TEXTE FOURNI ->
***

| nik bärtsch press | Vibrations |
01. 04. 2006
Disques
Nik Bärtsch’s Ronin: Stoa (ECM/Universal)
Par Francisco Cruz
Un groove méta hypnotique pour une transe qui joue de la texture sonore, de rythmes enchevêtrés.
Jazz Puisant dans les sources philosophiques et musicales, du bouddhisme zen à la musique ballnaise, du ritualisme thérapeutique ancestral à la musique minimale de Steve Reich, le pianiste et compositeur suisse et son groupe Ronin construisent un environnement sonore fondé sur une cellule minimale, un motif, une phrase, un cycle. Mais avant tout, le rythme se reproduit en spirale, créant un groove méta hypnotique qui conduit à une sorte de transe. Musique très construite,à peine teintée de subtiles couches improvisées, celle de Stoa est entièrement acoustique et très organique, jouée par des musiciens extrêmement concentrés sur les enchevêtrements rythmiques, l’unisson de timbres et la superposition décalée de textures. Loin du jazz pour les uns, plus proche de la musique contemporaine pour les autres, anime d’un esprit rock pour certains.

***

Entrées de données recueillies:
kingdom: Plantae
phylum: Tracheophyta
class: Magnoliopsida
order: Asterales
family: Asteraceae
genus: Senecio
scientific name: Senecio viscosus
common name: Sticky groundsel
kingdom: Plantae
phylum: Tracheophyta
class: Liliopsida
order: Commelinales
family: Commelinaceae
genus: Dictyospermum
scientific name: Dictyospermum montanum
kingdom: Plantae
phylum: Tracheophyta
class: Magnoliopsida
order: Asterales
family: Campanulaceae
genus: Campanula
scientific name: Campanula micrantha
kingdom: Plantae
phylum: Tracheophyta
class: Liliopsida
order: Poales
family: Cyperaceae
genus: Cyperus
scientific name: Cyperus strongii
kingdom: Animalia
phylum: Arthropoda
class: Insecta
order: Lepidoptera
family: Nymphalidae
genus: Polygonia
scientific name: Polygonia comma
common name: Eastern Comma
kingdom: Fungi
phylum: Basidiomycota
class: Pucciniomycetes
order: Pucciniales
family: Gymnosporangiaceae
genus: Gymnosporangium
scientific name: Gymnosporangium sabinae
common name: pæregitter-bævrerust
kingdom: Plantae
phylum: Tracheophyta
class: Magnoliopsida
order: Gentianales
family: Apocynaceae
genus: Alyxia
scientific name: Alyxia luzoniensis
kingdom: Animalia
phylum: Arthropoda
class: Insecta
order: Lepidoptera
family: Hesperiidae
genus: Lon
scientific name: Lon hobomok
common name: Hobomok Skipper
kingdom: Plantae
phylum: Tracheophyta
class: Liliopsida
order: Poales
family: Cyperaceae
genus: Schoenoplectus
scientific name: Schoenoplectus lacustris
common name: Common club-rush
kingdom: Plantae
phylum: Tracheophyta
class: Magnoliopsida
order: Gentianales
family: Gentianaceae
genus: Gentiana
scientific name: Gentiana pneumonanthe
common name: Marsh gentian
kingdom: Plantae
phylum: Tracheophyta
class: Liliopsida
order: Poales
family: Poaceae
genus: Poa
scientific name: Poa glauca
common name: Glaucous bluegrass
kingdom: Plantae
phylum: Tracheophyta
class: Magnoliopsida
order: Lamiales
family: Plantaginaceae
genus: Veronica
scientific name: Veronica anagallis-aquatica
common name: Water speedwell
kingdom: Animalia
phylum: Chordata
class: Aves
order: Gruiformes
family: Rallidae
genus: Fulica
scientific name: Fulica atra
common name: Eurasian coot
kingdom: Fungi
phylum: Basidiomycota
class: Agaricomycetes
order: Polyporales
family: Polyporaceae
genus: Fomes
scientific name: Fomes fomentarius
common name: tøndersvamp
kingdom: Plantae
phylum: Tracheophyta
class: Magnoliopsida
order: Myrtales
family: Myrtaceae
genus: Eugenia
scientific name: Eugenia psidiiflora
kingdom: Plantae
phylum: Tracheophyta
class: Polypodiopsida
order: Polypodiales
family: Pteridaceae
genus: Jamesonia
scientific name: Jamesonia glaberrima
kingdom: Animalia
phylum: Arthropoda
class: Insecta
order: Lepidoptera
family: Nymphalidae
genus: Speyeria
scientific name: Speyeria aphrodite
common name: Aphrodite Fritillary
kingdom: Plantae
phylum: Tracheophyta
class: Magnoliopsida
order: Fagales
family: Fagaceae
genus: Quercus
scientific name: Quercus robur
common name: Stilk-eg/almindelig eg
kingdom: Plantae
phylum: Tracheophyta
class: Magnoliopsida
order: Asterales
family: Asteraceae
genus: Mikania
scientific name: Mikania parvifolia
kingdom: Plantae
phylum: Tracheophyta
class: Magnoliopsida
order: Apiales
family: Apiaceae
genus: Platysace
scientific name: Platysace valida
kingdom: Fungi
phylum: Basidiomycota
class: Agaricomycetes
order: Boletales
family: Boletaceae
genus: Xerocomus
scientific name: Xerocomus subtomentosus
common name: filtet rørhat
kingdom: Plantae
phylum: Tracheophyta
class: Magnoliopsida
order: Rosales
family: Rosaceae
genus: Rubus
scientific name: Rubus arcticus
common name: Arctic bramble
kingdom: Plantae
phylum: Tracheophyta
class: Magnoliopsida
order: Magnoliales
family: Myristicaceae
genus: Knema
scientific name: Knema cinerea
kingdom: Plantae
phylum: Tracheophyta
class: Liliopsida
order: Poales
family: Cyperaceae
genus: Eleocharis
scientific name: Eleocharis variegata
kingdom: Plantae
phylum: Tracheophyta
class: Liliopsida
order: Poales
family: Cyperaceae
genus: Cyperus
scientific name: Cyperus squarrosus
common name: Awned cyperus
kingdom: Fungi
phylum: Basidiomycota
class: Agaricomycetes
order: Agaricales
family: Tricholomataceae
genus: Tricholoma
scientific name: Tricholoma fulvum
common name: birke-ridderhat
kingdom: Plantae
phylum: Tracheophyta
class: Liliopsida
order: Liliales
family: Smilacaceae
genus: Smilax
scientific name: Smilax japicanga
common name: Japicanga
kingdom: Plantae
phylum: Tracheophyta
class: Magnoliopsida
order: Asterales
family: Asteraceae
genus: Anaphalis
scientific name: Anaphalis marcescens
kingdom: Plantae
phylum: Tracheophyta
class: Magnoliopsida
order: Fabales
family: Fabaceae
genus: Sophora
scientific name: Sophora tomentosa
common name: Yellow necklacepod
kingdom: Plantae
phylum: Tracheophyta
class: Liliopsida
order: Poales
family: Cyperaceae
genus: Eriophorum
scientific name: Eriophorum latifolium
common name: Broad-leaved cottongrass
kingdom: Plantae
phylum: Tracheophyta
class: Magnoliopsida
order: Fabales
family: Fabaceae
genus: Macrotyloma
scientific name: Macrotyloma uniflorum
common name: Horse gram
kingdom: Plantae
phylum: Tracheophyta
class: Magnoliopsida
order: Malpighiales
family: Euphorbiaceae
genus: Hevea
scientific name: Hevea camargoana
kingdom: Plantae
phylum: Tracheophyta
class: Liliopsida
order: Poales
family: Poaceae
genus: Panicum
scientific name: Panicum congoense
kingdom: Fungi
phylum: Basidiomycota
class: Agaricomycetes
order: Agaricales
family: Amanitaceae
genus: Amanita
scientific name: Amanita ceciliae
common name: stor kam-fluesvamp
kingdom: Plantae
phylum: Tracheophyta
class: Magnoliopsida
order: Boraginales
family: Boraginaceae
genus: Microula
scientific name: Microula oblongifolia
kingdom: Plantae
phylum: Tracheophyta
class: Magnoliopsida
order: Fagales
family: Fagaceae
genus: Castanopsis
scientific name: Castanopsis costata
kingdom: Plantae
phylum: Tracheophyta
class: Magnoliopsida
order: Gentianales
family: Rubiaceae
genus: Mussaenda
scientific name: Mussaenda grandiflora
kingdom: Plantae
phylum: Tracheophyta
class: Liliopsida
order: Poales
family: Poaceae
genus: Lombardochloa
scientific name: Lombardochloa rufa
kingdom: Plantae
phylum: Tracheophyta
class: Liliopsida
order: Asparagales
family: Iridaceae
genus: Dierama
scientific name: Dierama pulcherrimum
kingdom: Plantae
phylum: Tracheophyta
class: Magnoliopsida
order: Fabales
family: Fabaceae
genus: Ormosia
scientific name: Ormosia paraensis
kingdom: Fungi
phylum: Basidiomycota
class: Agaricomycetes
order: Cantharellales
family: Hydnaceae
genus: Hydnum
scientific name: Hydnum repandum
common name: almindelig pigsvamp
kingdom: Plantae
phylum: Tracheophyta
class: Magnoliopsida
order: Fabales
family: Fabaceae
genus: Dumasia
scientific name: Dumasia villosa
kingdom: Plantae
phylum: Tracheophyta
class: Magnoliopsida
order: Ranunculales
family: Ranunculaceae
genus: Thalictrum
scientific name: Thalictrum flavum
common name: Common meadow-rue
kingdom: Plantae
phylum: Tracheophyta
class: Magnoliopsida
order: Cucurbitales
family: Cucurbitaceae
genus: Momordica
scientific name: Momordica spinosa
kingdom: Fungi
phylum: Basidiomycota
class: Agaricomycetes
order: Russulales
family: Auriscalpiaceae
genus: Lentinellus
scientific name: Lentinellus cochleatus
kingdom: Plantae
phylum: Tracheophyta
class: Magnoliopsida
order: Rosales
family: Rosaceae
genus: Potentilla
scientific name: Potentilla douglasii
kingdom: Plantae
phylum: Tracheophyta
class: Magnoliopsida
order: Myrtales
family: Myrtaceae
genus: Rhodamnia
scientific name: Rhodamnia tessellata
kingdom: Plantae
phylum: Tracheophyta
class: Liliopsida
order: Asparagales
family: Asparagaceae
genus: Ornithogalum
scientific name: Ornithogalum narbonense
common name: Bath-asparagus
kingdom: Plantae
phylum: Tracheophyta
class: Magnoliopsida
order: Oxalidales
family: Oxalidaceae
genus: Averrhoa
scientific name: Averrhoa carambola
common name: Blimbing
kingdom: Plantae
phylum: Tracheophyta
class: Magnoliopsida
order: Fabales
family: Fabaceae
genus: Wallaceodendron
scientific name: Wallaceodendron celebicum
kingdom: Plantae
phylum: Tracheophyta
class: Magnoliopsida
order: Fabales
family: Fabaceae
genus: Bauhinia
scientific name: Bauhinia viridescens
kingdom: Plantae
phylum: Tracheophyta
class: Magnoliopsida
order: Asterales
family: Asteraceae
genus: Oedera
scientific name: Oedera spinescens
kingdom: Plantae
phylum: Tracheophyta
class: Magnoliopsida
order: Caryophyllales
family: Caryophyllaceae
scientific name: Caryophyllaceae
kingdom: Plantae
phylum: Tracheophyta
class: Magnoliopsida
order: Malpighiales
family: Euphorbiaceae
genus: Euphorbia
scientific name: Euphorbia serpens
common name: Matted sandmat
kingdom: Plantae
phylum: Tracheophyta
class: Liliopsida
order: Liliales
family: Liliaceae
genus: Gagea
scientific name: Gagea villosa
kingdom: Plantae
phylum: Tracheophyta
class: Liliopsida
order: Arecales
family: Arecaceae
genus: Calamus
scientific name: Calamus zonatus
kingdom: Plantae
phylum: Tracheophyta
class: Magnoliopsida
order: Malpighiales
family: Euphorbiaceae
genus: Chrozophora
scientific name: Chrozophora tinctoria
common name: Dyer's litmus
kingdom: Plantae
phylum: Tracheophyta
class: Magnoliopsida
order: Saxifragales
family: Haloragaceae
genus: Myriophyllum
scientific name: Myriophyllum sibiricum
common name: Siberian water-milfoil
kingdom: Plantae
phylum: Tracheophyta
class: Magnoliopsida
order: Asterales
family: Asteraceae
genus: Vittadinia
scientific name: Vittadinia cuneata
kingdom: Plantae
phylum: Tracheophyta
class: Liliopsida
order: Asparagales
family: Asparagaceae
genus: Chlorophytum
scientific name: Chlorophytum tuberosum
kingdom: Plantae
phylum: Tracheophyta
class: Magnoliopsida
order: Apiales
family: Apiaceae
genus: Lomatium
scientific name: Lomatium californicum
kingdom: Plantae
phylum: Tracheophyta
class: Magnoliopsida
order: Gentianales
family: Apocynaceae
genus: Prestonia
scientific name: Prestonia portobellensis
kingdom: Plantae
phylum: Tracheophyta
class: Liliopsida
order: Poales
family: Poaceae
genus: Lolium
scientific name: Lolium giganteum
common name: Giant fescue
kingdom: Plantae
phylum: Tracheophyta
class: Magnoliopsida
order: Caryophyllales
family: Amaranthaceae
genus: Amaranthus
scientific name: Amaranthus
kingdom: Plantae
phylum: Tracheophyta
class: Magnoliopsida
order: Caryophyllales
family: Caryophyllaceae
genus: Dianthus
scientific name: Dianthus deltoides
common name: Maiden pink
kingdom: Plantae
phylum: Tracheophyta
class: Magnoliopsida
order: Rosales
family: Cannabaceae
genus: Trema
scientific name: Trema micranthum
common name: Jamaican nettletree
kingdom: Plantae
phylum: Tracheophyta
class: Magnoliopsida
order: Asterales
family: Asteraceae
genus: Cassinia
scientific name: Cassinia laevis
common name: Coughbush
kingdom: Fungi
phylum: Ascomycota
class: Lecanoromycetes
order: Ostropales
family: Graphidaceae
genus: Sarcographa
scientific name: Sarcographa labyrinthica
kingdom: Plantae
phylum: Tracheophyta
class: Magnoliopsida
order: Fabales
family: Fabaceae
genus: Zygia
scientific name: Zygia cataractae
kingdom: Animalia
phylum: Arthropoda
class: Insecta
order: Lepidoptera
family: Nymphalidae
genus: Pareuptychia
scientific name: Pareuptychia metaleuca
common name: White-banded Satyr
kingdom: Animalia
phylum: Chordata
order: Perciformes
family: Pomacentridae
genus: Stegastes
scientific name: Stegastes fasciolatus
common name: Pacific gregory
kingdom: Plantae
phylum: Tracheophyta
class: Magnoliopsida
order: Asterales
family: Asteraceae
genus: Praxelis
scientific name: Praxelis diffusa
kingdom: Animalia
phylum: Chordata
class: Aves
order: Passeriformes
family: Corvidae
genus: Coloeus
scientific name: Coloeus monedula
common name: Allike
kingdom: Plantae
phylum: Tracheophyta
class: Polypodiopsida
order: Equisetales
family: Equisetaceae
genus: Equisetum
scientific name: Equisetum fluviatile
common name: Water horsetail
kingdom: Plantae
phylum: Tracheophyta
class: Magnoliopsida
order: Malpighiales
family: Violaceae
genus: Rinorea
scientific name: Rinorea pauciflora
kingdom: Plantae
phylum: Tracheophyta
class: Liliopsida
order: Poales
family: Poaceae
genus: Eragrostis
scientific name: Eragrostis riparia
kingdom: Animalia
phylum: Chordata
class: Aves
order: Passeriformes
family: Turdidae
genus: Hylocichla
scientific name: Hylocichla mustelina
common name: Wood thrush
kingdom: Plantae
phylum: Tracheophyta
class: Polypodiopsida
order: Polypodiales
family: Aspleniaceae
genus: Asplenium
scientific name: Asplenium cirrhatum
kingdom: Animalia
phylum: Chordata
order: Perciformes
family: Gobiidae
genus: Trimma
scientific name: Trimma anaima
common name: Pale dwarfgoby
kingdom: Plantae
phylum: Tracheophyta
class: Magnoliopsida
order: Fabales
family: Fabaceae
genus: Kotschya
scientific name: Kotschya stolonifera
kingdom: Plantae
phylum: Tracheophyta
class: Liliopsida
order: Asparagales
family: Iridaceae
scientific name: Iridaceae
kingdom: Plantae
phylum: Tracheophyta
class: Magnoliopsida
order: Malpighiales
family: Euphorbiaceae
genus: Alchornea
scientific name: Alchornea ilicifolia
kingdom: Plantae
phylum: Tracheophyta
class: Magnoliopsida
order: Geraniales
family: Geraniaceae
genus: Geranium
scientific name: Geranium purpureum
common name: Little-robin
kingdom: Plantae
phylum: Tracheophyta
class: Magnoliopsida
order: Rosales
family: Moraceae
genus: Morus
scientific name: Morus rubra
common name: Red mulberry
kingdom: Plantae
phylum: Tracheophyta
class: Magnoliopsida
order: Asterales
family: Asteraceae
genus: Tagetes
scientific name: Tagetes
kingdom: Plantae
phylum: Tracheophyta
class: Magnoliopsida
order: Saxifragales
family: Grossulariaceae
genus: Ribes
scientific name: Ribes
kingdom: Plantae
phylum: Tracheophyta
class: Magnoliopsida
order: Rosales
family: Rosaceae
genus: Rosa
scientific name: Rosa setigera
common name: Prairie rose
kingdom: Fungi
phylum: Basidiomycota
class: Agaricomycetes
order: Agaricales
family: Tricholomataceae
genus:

***

EXERCICES PROPOSÉS ->
**1.** D'après la critique de l'album Stoa, de quelle nationalité est le pianiste et compositeur ?
**2.** Reproduisez sans rien changer le passage de la critique de l'album Stoa qui débute aux mots « Jazz Puisant dans » et se termine après les mots « rock pour certains. ».
Appuyez-vous uniquement sur la critique de l'album Stoa.

CORRIGÉS SUCCESSIFS ->
**1.** Il est suisse.

**2.**
Jazz Puisant dans les sources philosophiques et musicales, du bouddhisme zen à la musique ballnaise, du ritualisme thérapeutique ancestral à la musique minimale de Steve Reich, le pianiste et compositeur suisse et son groupe Ronin construisent un environnement sonore fondé sur une cellule minimale, un motif, une phrase, un cycle. Mais avant tout, le rythme se reproduit en spirale, créant un groove méta hypnotique qui conduit à une sorte de transe. Musique très construite,à peine teintée de subtiles couches improvisées, celle de Stoa est entièrement acoustique et très organique, jouée par des musiciens extrêmement concentrés sur les enchevêtrements rythmiques, l’unisson de timbres et la superposition décalée de textures. Loin du jazz pour les uns, plus proche de la musique contemporaine pour les autres, anime d’un esprit rock pour certains.